The 19 states that have not expanded Medicaid to include income-based applicants have kept the original requirements for Medicaid in place. Therefore, applicants who do not have dependents, are not disabled and who are younger than 65 years of age do not meet the requirements to receive Medicaid. Moving to a state that has a more open Medicaid coverage policy is a viable option for those not able to afford medical insurance without aid. As the majority of states have expanded coverage, the likelihood that a neighboring state has wider coverage is high. For example, a single person with no dependents from Texas who is not disabled and is younger than 65 years of age does not qualify for Medicaid in his or her home state. However, if the resident earns below 138 percent of the federal poverty level, then he or she can relocate to neighboring New Mexico or Arkansas to qualify for coverage, as both states have expanded their Medicaid coverage to include low-income individuals.
Learn About Benefits for Residents in Non-Expansion States
The great news for adults who do not qualify for Medicaid coverage in their state is that they may instead qualify for a plethora of government aid to help ease the cost of their insurance premium. Particularly, SNAP food stamps and Section 8 benefits are two government programs that have more open requirements for single, low-income individuals. In many states, a low-income resident younger than 65 years of age can qualify for food stamps if they meet the resource and employment requirements. Such requirements include being gainfully employed for at least 20 hours per week or participating in employment and training programs if currently unemployed.

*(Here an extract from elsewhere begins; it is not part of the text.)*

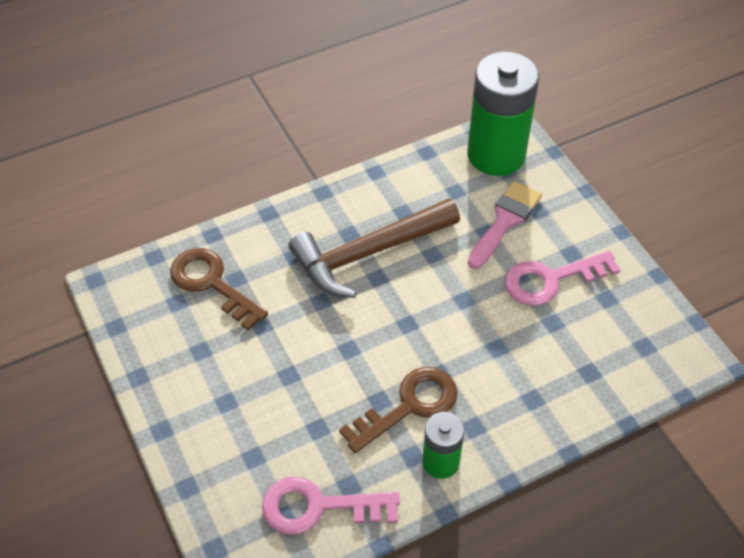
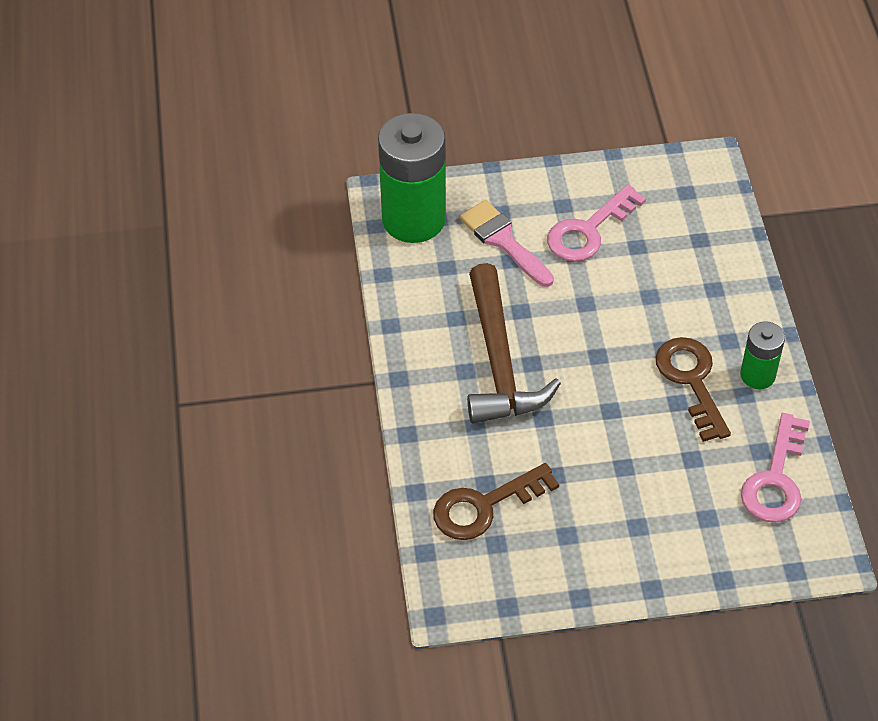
camera: 70 degrees left, 0 degrees up
(551, 280) = (588, 230): pink key -> pink key turned 45 degrees clockwise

Another government aid program that can be beneficial for individuals left behind due to their state not expanding Medicaid coverage is the Section 8 housing program. The minimum eligibility requirements for Section 8 are that an individual earn form 80 percent to 30 percent of the median income level for the area in which they applying. Section 8 applicants should keep in mind that the waiting list for a housing voucher in many states is extremely long, anywhere from several months to several years. In such case, it is a good idea to research which states and counties have a short waiting list and consider relocating to a place in lower demand in order to secure affordable housing.